Like Easter, Christmas is a religious festival tacked on to an earlier pagan celebration, in this case the marking of the Roman winter solstice, and Saturnalia, a happy party time. From time to time there are calls for us ‘to keep Christ in Christmas’, and fusses from those who lament the passing of nativity plays in primary school. These days we are told how important Christmas is for the economy, the sub-text being a command that we should go out there and spend.
In my experience there is a fairly standard Australian Christmas that has very little to do with Jesus Christ but is a virtuous event nonetheless. Its characteristics are the gathering of family, a special feast, the remembrance of friends, the exchange of gifts and, if possible, a beach or other holiday setting. At one remove is the playing of Christmas carols and other Christmas music (like ‘Rudolph the Red-nosed Reindeer’) in shopping centres, setting up Christmas trees, and the appearance of people dressed as Santa Claus.
In short, Christmas is another public holiday, and we observe them happily without wondering all that much about what they are ostensibly for. Few see Labour Day as the marking of the struggle of workers to obtain better conditions. The media do that for us, but most of us build our own meaning and purpose around these days. Given the ethnic diversity of contemporary Australian society, it can hardly be otherwise.
So the New Year is marked by our wishing we hadn’t eaten or drunk so much during the party season, deciding to start again in some special way (lose weight, practise the piano, take study more seriously), and looking forward confidently to a year in which the diary is still open and many things are possible.
As an agnostic in religion as well as in much of what passes as knowledge I still value the Christmas story as one of the central aspects of humanity: setting aside all the supernatural bits, the story of Jesus Christ is one of the preparedness of one of us to sacrifice himself for others, the ultimate example of unselfishness – and our society needs that quality.
So I enjoy the Australian version of Christmas, and have no objection to the religious bits at all. I grew up with carols and later Handel’s Messiah, giving to those who are needy, and generally recognising, at a time when as many as possible of our family are gathered together, that we are fortunate and that others are not. I don’t see any of this is especially religious: but it is what makes for a decent society.

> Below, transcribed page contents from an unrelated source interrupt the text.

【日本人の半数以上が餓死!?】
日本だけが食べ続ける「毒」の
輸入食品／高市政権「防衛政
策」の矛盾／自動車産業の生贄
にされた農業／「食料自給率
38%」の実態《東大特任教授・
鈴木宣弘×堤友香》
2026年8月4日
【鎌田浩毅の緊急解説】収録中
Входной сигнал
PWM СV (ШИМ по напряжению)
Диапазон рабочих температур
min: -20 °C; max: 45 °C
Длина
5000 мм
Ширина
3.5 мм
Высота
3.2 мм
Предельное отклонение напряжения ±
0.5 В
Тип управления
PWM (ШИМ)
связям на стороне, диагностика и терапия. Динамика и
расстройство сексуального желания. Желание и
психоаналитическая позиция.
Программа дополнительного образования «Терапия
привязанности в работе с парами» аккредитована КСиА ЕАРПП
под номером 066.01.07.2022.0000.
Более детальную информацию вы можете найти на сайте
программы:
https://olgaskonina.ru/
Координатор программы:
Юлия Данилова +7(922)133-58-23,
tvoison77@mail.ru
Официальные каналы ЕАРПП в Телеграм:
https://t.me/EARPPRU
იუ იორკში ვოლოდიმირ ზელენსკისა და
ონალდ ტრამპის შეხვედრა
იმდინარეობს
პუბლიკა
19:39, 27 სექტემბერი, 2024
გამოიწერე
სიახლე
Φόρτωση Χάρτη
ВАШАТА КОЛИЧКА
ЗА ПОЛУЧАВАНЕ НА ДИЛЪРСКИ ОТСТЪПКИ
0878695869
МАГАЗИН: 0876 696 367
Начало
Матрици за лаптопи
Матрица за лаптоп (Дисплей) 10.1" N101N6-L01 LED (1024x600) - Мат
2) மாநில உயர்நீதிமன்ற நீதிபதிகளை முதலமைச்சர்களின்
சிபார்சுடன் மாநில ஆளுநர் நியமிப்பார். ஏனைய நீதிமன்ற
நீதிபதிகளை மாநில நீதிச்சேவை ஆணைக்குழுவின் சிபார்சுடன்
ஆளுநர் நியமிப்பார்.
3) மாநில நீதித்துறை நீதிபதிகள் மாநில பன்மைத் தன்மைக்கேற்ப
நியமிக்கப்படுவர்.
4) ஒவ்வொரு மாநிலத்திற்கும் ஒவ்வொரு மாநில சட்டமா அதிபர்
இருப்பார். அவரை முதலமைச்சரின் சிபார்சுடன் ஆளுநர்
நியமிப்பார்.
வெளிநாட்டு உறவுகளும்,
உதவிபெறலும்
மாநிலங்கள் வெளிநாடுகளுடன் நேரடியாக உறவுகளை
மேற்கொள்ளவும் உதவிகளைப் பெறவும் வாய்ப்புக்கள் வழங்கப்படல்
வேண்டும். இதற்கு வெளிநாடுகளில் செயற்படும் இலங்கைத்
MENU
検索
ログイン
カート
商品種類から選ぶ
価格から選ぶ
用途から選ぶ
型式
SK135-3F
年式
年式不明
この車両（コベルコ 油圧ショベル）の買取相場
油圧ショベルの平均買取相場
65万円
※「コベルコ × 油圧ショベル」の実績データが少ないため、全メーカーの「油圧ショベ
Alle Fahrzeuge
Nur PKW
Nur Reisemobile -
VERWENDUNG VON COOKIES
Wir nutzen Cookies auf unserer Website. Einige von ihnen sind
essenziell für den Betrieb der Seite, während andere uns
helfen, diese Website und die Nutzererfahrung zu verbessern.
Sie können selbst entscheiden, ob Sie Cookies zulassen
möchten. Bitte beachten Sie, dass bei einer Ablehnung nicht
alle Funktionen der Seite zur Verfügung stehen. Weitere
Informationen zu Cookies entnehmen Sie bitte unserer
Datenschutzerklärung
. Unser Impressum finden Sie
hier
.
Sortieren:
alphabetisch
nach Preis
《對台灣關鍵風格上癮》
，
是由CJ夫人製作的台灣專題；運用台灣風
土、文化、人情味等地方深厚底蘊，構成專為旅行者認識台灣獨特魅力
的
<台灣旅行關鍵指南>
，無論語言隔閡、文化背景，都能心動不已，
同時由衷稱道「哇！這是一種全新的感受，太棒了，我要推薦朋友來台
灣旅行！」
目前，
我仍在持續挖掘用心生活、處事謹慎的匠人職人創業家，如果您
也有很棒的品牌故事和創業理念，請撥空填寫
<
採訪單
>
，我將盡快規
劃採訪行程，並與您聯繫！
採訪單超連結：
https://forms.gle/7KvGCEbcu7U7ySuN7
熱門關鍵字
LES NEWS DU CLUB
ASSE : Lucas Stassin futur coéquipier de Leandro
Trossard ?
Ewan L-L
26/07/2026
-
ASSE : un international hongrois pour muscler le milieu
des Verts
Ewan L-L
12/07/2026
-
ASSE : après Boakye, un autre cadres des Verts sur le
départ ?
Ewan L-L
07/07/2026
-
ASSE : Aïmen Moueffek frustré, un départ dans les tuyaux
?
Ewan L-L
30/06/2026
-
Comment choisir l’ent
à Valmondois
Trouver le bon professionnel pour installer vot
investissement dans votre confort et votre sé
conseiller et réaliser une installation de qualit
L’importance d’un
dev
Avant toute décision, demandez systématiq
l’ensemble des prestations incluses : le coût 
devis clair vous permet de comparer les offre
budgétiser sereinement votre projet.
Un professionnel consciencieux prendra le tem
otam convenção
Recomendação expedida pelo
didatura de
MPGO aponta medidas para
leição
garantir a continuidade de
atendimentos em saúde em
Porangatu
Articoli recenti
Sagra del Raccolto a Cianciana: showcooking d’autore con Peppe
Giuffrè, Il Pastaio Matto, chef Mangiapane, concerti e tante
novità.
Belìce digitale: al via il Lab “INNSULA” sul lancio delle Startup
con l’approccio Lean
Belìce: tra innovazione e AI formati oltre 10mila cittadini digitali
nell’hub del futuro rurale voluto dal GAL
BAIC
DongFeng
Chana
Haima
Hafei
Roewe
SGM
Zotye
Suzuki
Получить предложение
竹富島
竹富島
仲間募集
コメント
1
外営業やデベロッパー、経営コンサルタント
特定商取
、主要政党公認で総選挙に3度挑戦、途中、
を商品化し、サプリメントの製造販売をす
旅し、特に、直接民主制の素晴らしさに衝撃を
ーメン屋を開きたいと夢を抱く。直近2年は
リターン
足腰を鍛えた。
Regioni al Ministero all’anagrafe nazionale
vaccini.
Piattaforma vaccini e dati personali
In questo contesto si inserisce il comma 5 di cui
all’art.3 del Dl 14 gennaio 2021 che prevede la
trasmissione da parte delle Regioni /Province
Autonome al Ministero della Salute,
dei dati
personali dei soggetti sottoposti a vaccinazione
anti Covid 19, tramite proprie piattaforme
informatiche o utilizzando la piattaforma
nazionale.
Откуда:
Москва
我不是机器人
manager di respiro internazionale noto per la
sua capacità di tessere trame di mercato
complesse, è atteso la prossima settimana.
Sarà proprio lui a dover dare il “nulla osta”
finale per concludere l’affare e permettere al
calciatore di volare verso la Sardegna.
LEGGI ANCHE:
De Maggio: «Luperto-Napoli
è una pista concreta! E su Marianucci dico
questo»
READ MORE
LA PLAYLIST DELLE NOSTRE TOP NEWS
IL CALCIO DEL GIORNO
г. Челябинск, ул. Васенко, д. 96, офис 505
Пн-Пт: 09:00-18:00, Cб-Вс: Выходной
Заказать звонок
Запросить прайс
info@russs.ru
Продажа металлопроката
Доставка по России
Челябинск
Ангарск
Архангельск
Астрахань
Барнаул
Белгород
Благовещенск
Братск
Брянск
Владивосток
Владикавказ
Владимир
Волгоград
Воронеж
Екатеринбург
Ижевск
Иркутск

This will be my last post for 2012, in part because this is a year when the family comes to us, and I am the principal cook, and partly because I will be out of Internet touch for a few days. Normal transmission will resume on January 2nd, unless something of extraordinary quality occurs in the interim, like the end of the world, as apparently foretold in the Mayan calendar.
But let me offer a New Year’s wish. To push a microphone under someone’s nose, the camera close by, and ask the person an unbelievably asinine question, like ‘How do you feel, now that you’ve lost your son?’ is to me the height of rudeness. I don’t much care whether the person is a victim or a perpetrator: this is no way for a civilised person to behave, and I object to having to see this sort of thing as part of the evening news.
It is though television crews have superior rights. They don’t, though they are allowed to behave as though they do. When Kevin Rudd was Prime Minister I was present at a small event at which he was to speak. There were, appropriately, only a dozen or so people in the small room. In came the PM with the media gaggle, about 40 people in all, half a dozen cameras, double that number of microphones, and various minders. The media people pushed the guests out of the way, or stood in front of them. The guests were unimportant. Getting a better angle on the PM was the goal.
Enough annoyance! Enjoy your Christmas, and embrace the New Year with confidence and enthusiasm.